[Transcribed page contents]
[Start of section]

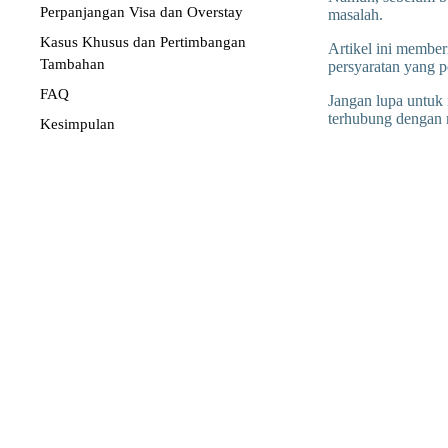
Perpanjangan Visa dan Overstay
masalah.
Kasus Khusus dan Pertimbangan
Artikel ini member
Tambahan
persyaratan yang 
FAQ
Jangan lupa untu
terhubung dengan 
Kesimpulan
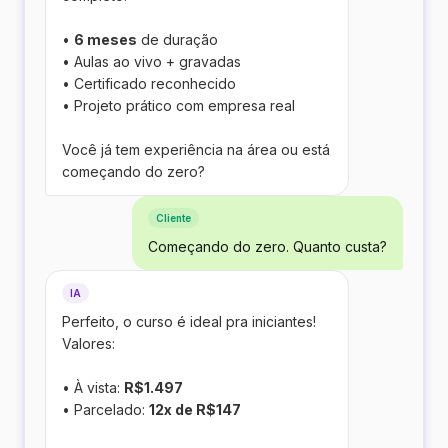
•
6 meses
de duração
• Aulas ao vivo + gravadas
• Certificado reconhecido
• Projeto prático com empresa real
Você já tem experiência na área ou está
começando do zero?
Cliente
Começando do zero. Quanto custa?
IA
Perfeito, o curso é ideal pra iniciantes!
Valores:
• À vista:
R$1.497
• Parcelado:
12x de R$147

[End of section]

### WHAT TO PRODUCE
Your task is to reproduce exactly the lines running from the line that contains "Kasus Khusus dan Pertimbangan" to the end of the records, pictures excluded.

### RESULT OF THE TASK
Kasus Khusus dan Pertimbangan
Artikel ini member
Tambahan
persyaratan yang 
FAQ
Jangan lupa untu
terhubung dengan 
Kesimpulan
•
6 meses
de duração
• Aulas ao vivo + gravadas
• Certificado reconhecido
• Projeto prático com empresa real
Você já tem experiência na área ou está
começando do zero?
Cliente
Começando do zero. Quanto custa?
IA
Perfeito, o curso é ideal pra iniciantes!
Valores:
• À vista:
R$1.497
• Parcelado:
12x de R$147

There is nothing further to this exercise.